What this task involves → Lines from the entries below that hold "main" form the answer; copy all of them.

Data records →

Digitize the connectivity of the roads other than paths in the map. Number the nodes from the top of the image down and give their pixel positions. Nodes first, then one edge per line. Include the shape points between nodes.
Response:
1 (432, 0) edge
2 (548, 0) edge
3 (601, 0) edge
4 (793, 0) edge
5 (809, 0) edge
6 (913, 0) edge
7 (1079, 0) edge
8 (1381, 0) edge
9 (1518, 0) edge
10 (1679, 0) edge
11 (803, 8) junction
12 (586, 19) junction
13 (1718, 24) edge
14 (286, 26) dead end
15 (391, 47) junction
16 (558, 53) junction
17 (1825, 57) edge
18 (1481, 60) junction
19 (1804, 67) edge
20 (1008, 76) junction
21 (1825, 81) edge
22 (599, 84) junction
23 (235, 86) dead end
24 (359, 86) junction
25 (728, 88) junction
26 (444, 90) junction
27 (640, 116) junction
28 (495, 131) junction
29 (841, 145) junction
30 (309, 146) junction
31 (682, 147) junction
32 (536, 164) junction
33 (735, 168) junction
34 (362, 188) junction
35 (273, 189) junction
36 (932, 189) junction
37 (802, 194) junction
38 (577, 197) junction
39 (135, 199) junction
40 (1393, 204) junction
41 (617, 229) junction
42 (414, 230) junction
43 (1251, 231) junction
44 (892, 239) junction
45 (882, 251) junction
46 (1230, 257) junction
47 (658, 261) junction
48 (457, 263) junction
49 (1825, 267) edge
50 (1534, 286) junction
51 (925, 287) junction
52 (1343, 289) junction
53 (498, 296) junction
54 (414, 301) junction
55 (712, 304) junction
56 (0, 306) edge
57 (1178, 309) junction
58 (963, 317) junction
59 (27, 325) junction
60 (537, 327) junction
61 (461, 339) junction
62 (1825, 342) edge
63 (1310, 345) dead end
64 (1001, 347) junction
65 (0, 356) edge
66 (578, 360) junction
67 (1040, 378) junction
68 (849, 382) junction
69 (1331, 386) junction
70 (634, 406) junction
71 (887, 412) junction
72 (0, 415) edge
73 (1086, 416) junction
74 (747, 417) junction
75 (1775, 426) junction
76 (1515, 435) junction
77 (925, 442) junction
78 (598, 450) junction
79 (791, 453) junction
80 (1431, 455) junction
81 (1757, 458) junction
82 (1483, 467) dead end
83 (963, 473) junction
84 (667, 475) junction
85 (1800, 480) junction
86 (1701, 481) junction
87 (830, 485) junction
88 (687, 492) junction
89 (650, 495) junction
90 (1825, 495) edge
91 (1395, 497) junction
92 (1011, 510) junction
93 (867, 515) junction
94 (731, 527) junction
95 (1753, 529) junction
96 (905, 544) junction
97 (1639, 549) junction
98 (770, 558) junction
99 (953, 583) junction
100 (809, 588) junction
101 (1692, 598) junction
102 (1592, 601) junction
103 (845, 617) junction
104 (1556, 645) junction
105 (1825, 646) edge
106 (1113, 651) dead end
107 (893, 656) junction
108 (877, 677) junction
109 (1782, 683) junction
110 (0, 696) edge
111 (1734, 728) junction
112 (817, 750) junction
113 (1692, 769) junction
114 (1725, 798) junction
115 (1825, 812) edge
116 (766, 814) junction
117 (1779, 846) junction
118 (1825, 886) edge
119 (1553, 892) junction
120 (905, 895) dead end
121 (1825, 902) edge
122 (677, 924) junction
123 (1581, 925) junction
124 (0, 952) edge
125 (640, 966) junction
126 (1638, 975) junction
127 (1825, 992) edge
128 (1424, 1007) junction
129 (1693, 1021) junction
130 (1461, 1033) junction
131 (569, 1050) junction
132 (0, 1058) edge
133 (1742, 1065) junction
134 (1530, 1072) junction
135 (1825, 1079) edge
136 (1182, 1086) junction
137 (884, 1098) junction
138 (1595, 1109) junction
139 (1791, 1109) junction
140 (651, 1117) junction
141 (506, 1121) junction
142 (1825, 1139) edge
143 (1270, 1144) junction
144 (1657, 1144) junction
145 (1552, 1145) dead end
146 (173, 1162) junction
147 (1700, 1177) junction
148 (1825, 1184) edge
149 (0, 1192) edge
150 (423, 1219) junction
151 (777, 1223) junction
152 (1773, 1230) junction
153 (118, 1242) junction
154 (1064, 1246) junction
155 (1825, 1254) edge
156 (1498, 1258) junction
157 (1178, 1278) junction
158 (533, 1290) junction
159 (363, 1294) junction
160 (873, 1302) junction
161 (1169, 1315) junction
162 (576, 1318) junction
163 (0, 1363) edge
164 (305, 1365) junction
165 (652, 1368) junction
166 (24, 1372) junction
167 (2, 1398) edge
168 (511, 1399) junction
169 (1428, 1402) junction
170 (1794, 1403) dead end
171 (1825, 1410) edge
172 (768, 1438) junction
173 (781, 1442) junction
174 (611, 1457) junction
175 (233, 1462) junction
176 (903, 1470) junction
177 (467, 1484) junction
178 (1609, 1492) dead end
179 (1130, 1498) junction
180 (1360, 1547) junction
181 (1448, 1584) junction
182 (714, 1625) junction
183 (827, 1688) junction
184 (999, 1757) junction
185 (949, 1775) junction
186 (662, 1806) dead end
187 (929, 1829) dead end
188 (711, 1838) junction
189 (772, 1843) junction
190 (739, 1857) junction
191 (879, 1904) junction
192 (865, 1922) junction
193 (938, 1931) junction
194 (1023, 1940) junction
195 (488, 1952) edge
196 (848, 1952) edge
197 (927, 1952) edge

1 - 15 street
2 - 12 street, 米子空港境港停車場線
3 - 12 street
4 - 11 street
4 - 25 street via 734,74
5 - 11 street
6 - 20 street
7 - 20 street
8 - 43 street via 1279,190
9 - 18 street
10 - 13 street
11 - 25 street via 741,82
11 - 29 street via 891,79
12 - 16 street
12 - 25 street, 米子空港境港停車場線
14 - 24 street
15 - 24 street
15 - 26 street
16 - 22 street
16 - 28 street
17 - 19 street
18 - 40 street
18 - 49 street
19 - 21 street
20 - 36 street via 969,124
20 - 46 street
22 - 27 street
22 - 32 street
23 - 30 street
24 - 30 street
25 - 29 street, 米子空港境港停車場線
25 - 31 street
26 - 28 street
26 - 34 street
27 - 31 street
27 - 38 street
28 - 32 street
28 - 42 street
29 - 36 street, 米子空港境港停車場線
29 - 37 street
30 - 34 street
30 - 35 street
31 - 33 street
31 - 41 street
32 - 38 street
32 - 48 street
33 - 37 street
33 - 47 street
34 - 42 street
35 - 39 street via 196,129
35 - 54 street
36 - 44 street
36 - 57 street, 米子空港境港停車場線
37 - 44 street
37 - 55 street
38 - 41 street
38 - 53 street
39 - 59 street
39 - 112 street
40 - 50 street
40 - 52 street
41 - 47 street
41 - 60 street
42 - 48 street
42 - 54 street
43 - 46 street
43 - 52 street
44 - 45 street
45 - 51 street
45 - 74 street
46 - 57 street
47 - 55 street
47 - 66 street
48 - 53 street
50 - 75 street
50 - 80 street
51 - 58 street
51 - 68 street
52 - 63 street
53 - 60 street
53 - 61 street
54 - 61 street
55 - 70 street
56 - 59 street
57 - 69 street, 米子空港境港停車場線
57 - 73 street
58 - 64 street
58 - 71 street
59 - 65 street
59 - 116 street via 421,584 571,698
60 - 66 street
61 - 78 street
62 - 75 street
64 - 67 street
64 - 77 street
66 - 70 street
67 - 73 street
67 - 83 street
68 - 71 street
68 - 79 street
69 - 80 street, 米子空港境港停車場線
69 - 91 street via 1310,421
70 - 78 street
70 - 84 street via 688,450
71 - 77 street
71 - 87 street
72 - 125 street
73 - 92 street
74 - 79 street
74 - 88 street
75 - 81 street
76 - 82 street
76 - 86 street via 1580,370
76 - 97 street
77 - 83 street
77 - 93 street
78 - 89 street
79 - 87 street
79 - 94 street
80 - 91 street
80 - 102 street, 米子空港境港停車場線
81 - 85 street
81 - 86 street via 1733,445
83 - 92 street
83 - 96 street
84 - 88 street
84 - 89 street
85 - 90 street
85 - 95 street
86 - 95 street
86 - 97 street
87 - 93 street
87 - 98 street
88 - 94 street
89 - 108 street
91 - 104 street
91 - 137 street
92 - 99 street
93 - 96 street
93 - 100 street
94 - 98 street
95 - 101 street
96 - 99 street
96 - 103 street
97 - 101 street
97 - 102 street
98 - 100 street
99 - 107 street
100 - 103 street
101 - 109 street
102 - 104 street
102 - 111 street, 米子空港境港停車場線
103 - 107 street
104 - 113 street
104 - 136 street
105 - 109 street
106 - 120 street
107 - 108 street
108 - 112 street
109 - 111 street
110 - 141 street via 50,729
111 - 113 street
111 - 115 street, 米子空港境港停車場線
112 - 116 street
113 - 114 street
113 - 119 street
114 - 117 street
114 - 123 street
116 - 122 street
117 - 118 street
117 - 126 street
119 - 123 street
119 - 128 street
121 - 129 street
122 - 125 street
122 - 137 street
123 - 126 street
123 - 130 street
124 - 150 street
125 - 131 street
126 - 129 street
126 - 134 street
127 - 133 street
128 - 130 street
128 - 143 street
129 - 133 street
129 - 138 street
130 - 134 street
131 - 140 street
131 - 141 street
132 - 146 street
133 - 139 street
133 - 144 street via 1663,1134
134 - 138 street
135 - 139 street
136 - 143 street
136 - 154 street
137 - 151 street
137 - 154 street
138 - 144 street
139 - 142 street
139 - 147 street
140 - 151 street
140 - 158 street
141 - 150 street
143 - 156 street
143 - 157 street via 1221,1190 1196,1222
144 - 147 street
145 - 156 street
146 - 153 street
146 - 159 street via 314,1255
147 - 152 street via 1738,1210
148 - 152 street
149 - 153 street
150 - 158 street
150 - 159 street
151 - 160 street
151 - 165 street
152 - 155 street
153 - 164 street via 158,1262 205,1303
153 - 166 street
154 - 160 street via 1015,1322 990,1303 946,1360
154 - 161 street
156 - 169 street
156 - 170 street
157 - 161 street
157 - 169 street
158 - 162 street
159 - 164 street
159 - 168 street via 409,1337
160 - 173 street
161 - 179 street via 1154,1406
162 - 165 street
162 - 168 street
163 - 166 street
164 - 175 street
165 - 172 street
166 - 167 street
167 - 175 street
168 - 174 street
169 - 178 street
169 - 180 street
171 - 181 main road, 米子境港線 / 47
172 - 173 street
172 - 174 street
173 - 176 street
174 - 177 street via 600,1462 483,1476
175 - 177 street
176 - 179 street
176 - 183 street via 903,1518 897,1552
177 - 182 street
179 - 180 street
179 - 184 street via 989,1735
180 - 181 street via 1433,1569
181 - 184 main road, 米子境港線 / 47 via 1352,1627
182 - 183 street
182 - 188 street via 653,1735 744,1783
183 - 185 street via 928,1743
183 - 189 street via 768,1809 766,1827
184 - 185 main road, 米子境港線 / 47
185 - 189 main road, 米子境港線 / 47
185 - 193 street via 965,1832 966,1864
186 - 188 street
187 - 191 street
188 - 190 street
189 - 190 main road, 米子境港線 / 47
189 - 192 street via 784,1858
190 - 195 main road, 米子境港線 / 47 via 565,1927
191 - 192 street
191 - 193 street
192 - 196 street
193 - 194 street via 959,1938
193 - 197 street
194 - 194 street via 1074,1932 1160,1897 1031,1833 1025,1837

Answer for this exercise →
171 - 181 main road, 米子境港線 / 47
181 - 184 main road, 米子境港線 / 47 via 1352,1627
184 - 185 main road, 米子境港線 / 47
185 - 189 main road, 米子境港線 / 47
189 - 190 main road, 米子境港線 / 47
190 - 195 main road, 米子境港線 / 47 via 565,1927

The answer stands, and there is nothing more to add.